By Dr. Christopher J. Metzler
The 2008 Presidential election is testing how America deals with the enduring question of racism. With Barack Obama as the presumptive Democratic nominee, America is beginning to confront its racial pedigree. The results speak for themselves. One such test occurred recently when performance artist, Yazmany Arboleda, put race, penis envy and sexism on Front Street. The artist prepared for public showing an art exhibit in a vacant storefront on West 40th Street in Midtown Manhattan with the title, “The Assassination of Hillary Clinton/The Assassination of Barack Obama.”
The exhibit was shut down by law enforcement before it could go live. Arboleda protested, claiming that the exhibit was to be about “character assassination” of Obama and Clinton in the media. Arboleda also claimed “free speech.” The items in the Assassination exhibit included: hangman’s nooses, a picture of Obama and his daughters with the caption “nappy headed hoes,” masks of Obama with the title, “You too can be the next Negro President of the United States, a photograph of a large penis entitled, “once you go Barack…” and “Just Passing.” No such references were made to Clinton or her family in the collection. Despite representations to the contrary by the artist, this exhibit was intended to stoke racial animus, and did not raise a free speech issue and is further evidence that America is far from ‘Post Racial.”

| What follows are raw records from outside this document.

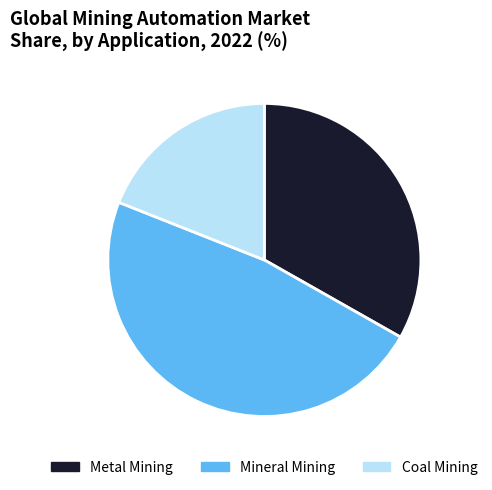

Count the number of slices in the pie.

3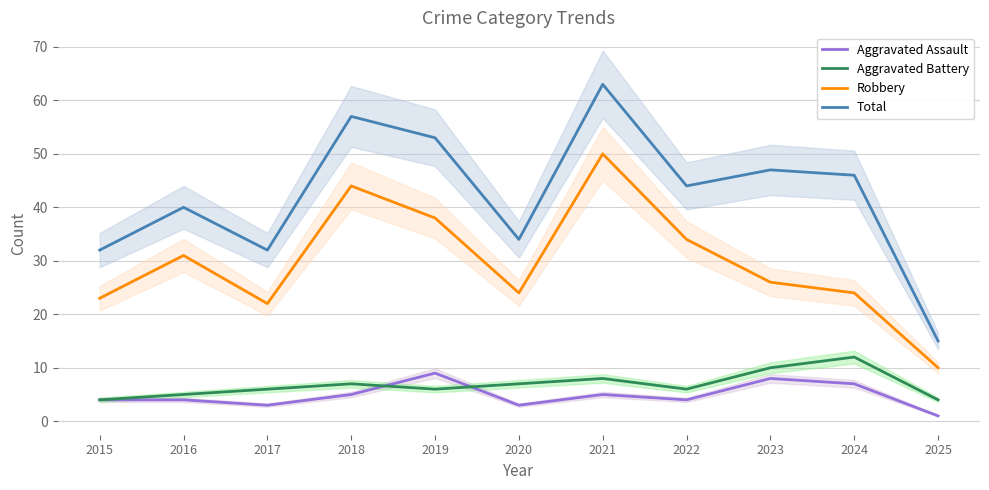

Reading right to left, extract all data points from this chart.

Aggravated Assault: 2025=1	2024=7	2023=8	2022=4	2021=5	2020=3	2019=9	2018=5	2017=3	2016=4	2015=4
Aggravated Battery: 2025=4	2024=12	2023=10	2022=6	2021=8	2020=7	2019=6	2018=7	2017=6	2016=5	2015=4
Robbery: 2025=10	2024=24	2023=26	2022=34	2021=50	2020=24	2019=38	2018=44	2017=22	2016=31	2015=23
Total: 2025=15	2024=46	2023=47	2022=44	2021=63	2020=34	2019=53	2018=57	2017=32	2016=40	2015=32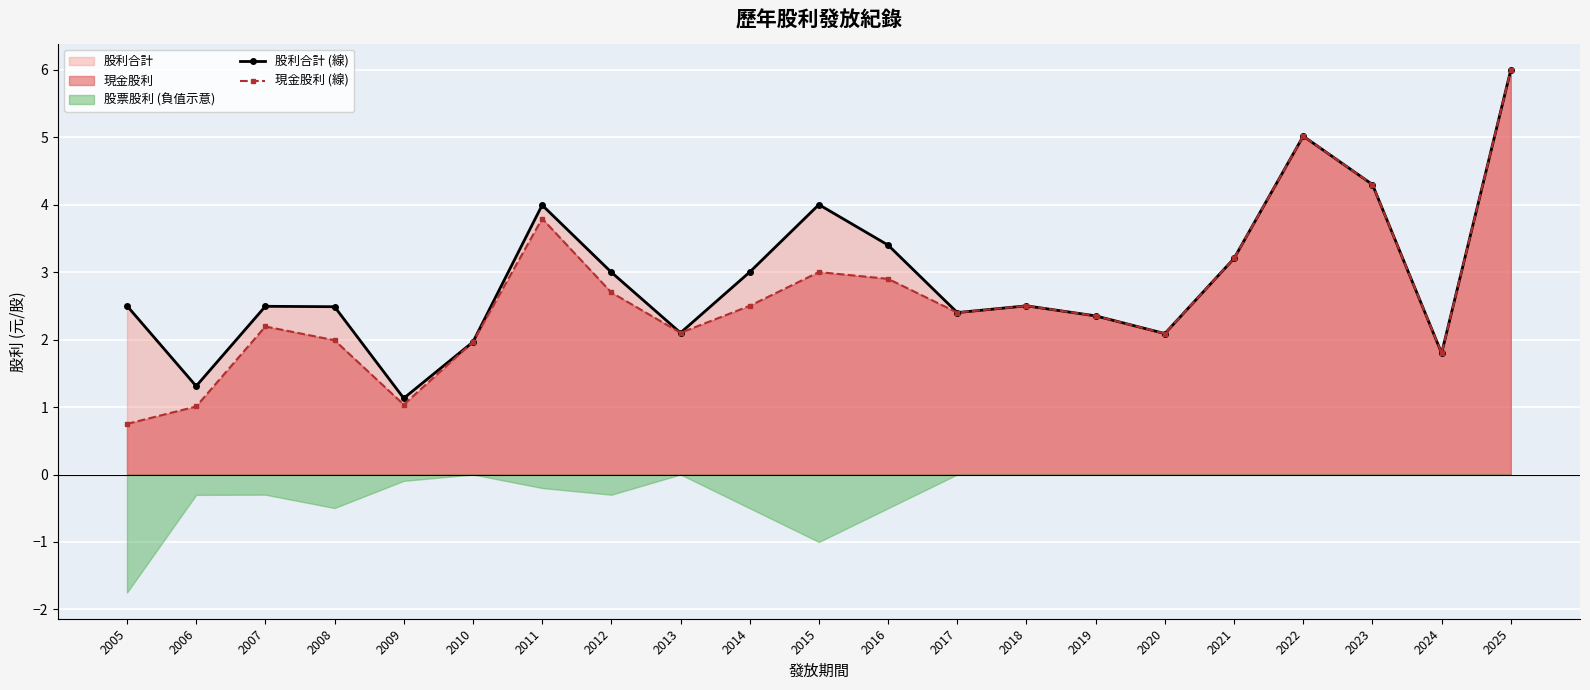

Reading left to right, extract all data points from this chart.

股利合計 (線): 2005=2.5	2006=1.3	2007=2.5	2008=2.5	2009=1.1	2010=2.0	2011=4.0	2012=3.0	2013=2.1	2014=3.0	2015=4.0	2016=3.4	2017=2.4	2018=2.5	2019=2.4	2020=2.1	2021=3.2	2022=5.0	2023=4.3	2024=1.8	2025=6.0
現金股利 (線): 2005=0.8	2006=1.0	2007=2.2	2008=2.0	2009=1.0	2010=2.0	2011=3.8	2012=2.7	2013=2.1	2014=2.5	2015=3.0	2016=2.9	2017=2.4	2018=2.5	2019=2.4	2020=2.1	2021=3.2	2022=5.0	2023=4.3	2024=1.8	2025=6.0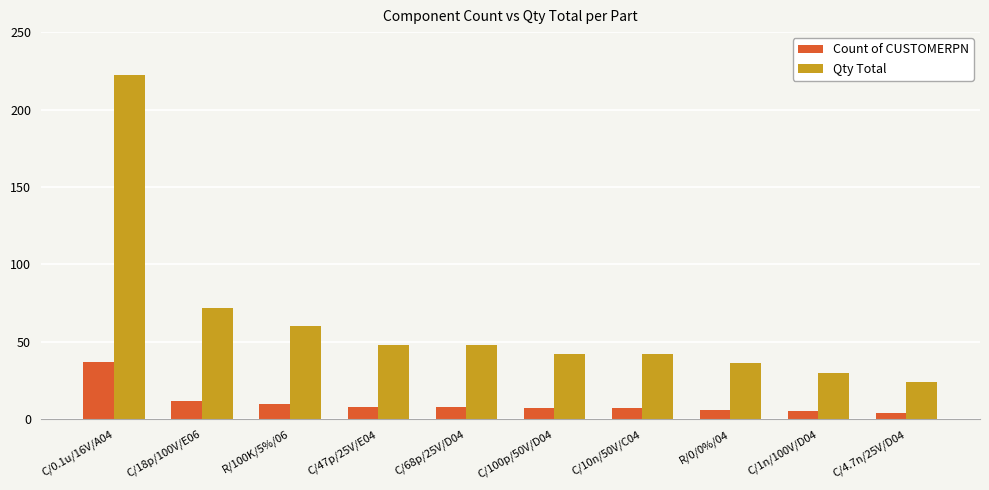

At how many categories does at least one series exceed 13?

10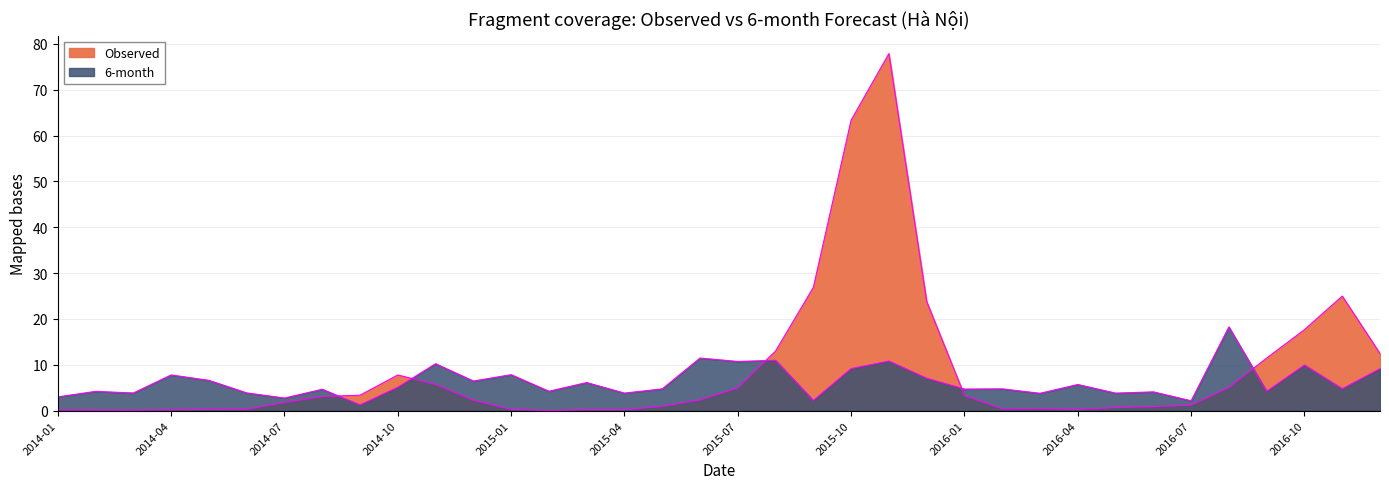

At which category is the sum across all series the highest?

2015-11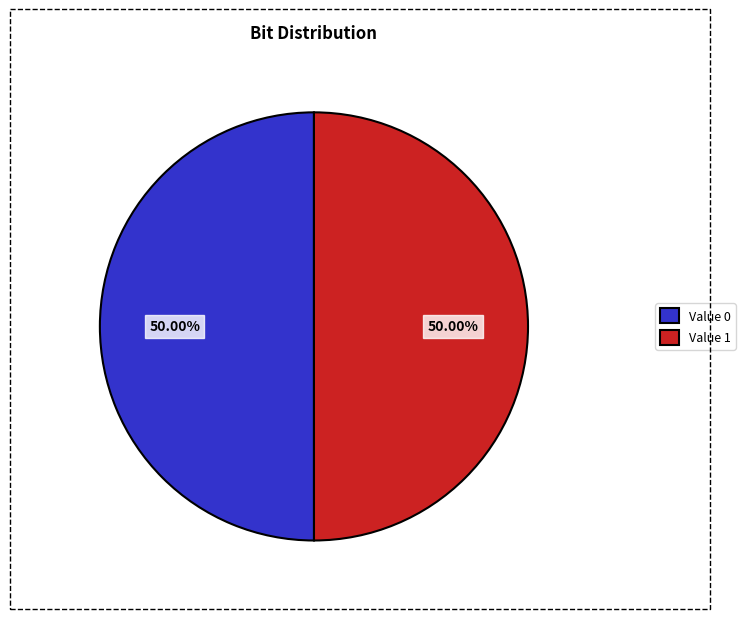

Combined, do Value 1 and Value 0 account for over 50%?

Yes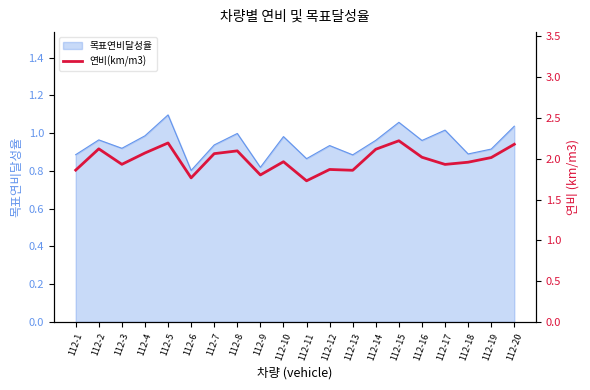

The chart shows a value of 3.4 at 112-2. True or false?

False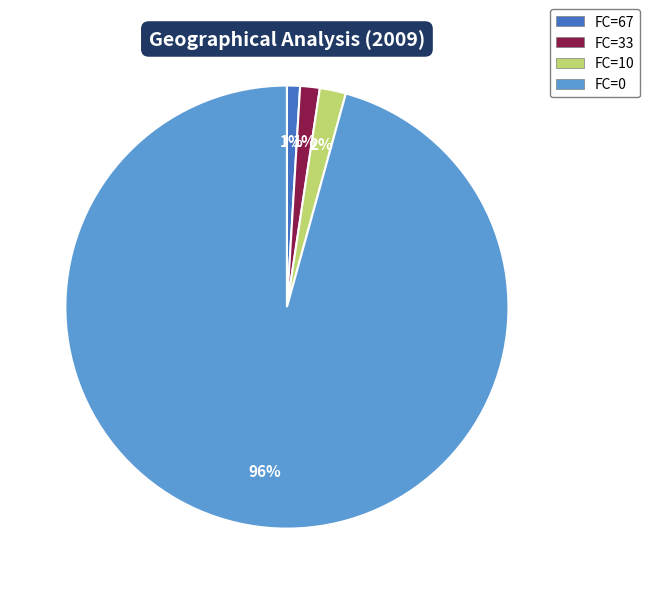

How many segments does this pie chart have?

4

There is no discernable connection between character assassination and nooses. When black men were being hung from trees it was not intended to assassinate their character. It was intended to assassinate them. Thus, it is beyond the pale to suggest that an exhibit ostensibly focused on character assassination would feature nooses. Are we to believe that the nooses are a metaphor for a sharp-tongued media who would engage in a “high-tech lynching of Obama?” To the contrary. The artist is using the nooses to advocate that Obama be hung by one. There is no other explanation.
The “Nappy Headed Hoe” card has already been played and there was nothing philosophical or metaphoric about it. Its meaning is clear: Black females, no matter their ages, are to be defined both by their hair styles and their propensity for unbridled and indiscriminate sex. Are we to believe that Don Imus and all those who use that moniker were doing so to engage in character assassination or to mark black women by gender, race and promiscuity? Moreover, if as the artist suggests, this exhibit is about the character assassination of Obama in the media, what does his daughters have to do with this?
The phallic symbol, its exaggerated size and the reference to going “Barack” all rely on the oft-held notion that black men are ruled by their penises, define masculinity by the size of their penises and that Obama is just another penis-centric black man. In fact, the artist it seems is paying homage to the pervasive stereotype from D.W. Griffith’s Birth of A Nation, Toni Morrison’s Sula and Richard Wright’s Native Son that black men are to be judged not by the size of their character, but by the size of their penises. The artist is sending a message to white men, that this election is not about substance; it is not about policy. It is not about the war in Iraq, high gas prices, economic devastation, and America’s image in the rest of the world. It is about penis envy.
The free speech argument cannot simply be evoked because the First Amendment allows us all to speak truth to power. The First Amendment states in relevant part, “Congress shall make no law …. prohibiting the free exercise thereof; or abridging the freedom of speech, or of the press; or the right of the people peaceably to assemble, and to petition the government for a redress of grievances.” Thus, any restrictions on speech must be examined carefully. In this case, is the artist right when he says that he has the right to exhibit this collection, no matter how vile or offensive people find it? Is the first amendment absolute? Under what circumstances can the government restrict speech? By shutting down the exhibit, is the government enacting a “content- based” restriction since it does not like the topic of the speech.
A complete legal analysis of free speech is beyond the scope of this post. It is well settled that free speech is not absolute and that there can be restrictions on speech. In Chaplinsky v. State of New Hampshire, the Supreme Court of the United States held that “Certain well‐defined and narrowly limited” categories of speech fall outside the bounds of constitutional protection. Thus, “the lewd and obscene, the profane, the libelous,” and (in this case) insulting or ‘fighting’ words neither contributed to the expression of ideas nor possessed any ‘social value’ in the search for truth.” Moreover, in Brandenburg v. Ohio the Court held that government cannot punish inflammatory speech unless it is directed to inciting and likely to incite imminent lawless action.
In this case, given the history of racism in America, the history of the assassination of black men by lynching and the presence of race-based hate groups in America, some of whom have openly called for Obama’s assassination, there is no question that this exhibit is likely to incite imminent lawless action. While the artist has the right to express racial views, he does not have the right to incite violence and expect that the First Amendment would give him cover. This exhibit is ripe for the restrictions envisaged by Chaplinsky and Brandenburg.
Dr. Christopher J. Metzler, Esquire, is Associate Dean at Georgetown‘s School of Continuing Studies and the author of The Construction and Rearticulation of Race in a Post Racial America (Aberdeen University Press, 2008).